Let me explain that plot. In the top left we have a histogram of actual rolls for the first die. You can see it’s just about uniform. In the top right we have the theoretical probability distribution for the second die ($g()$). We can’t roll this.

In the bottom left I’m calculating the actual mean after rolling the first die. In the bottom right I’m using the importance sampling equation to estimate the sample mean. Note how it converges to the expected value of 4.33. Magic!

## Discussion

Importance sampling is possible because it is assumed that the two probability distributions are sampling from the same environment. If they weren’t then you’d be comparing apples with pumpkins.

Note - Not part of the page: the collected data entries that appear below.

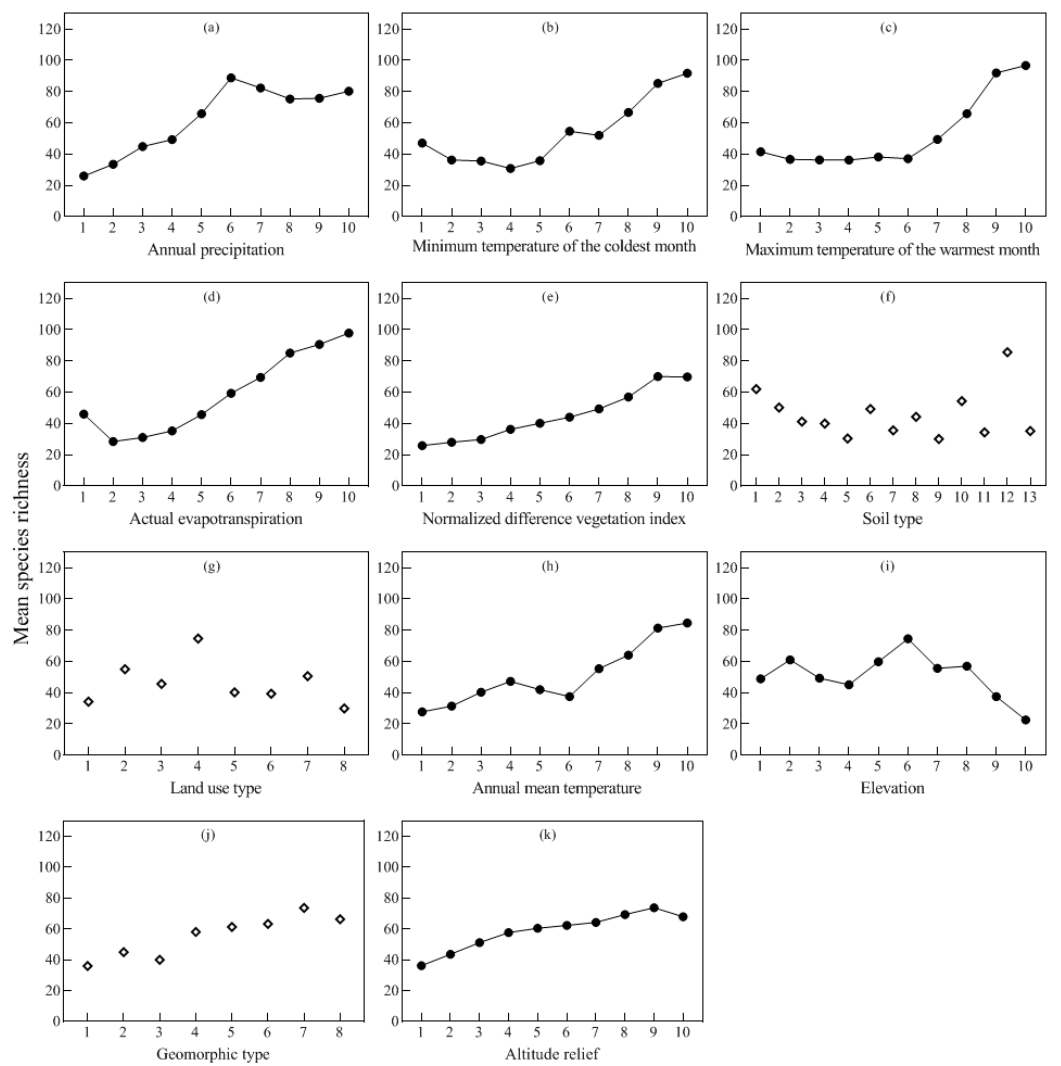
Figure 6. The appropriate range of environmental factors for the richness distribution of terrestrial mammals.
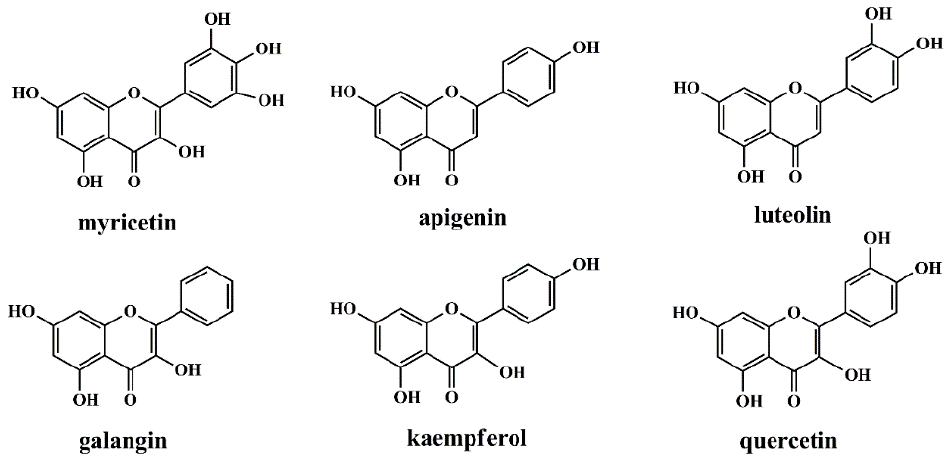
Figure 1: The studied chemical structures of dietary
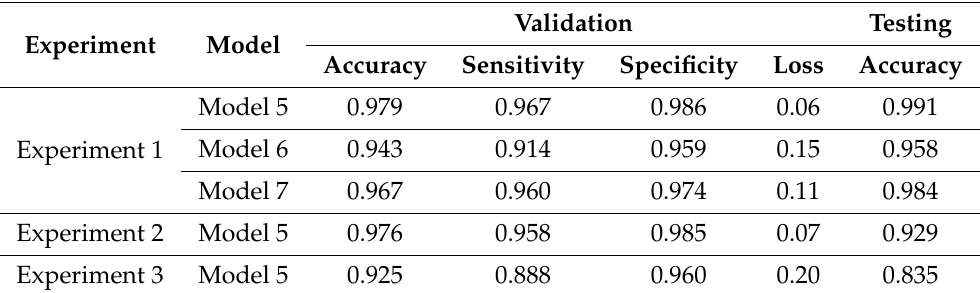
Table 2. Results of the selected models in each experiment. Metrics of the validation and testing phases are averages over five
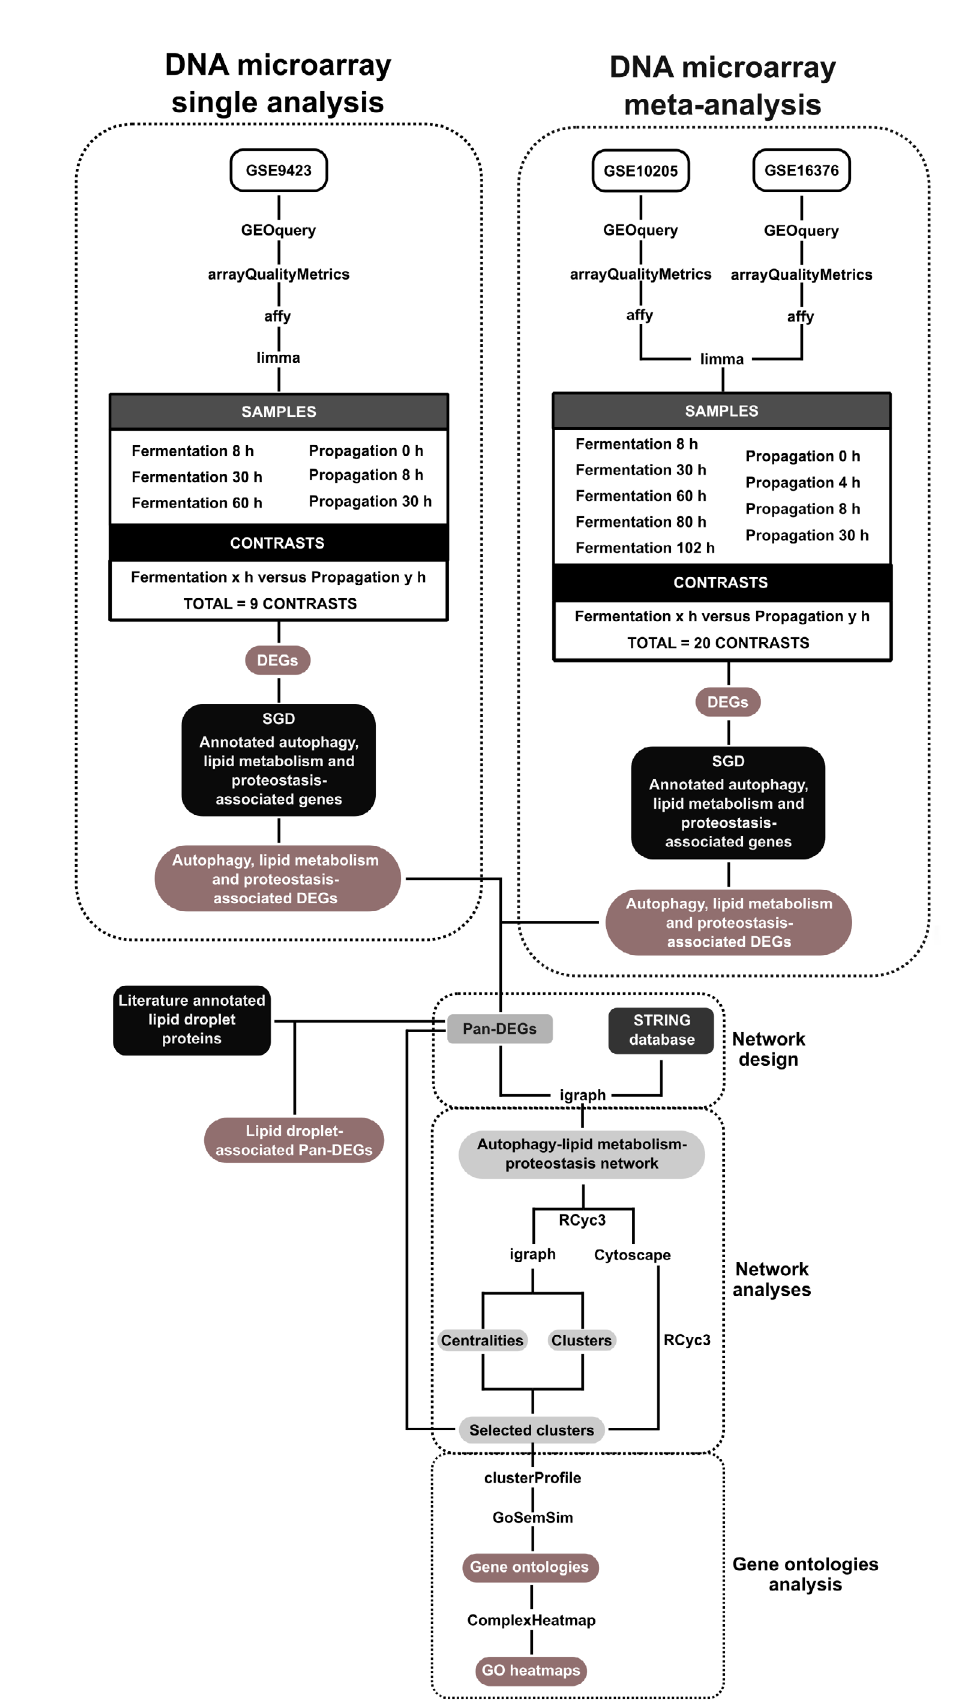
Figure 1 - Experimental design used in DNA microarray single- and meta-analyses and systems biology analysis. DEGs: differentially expressed genes; GO: Gene Ontologies; SGD: Saccharomyces Genome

This is useful in RL because quite often we have one agent (an actor, for example) operating in the environment but another agent which is not (a critic, for example).

But this can also be used in other ways, like when doing shadow deployments, where one operational agent continues to serve users, and a second hidden agent (maybe a new experimental agent) is using importance sampling to gather intelligence from the environment using its own policy.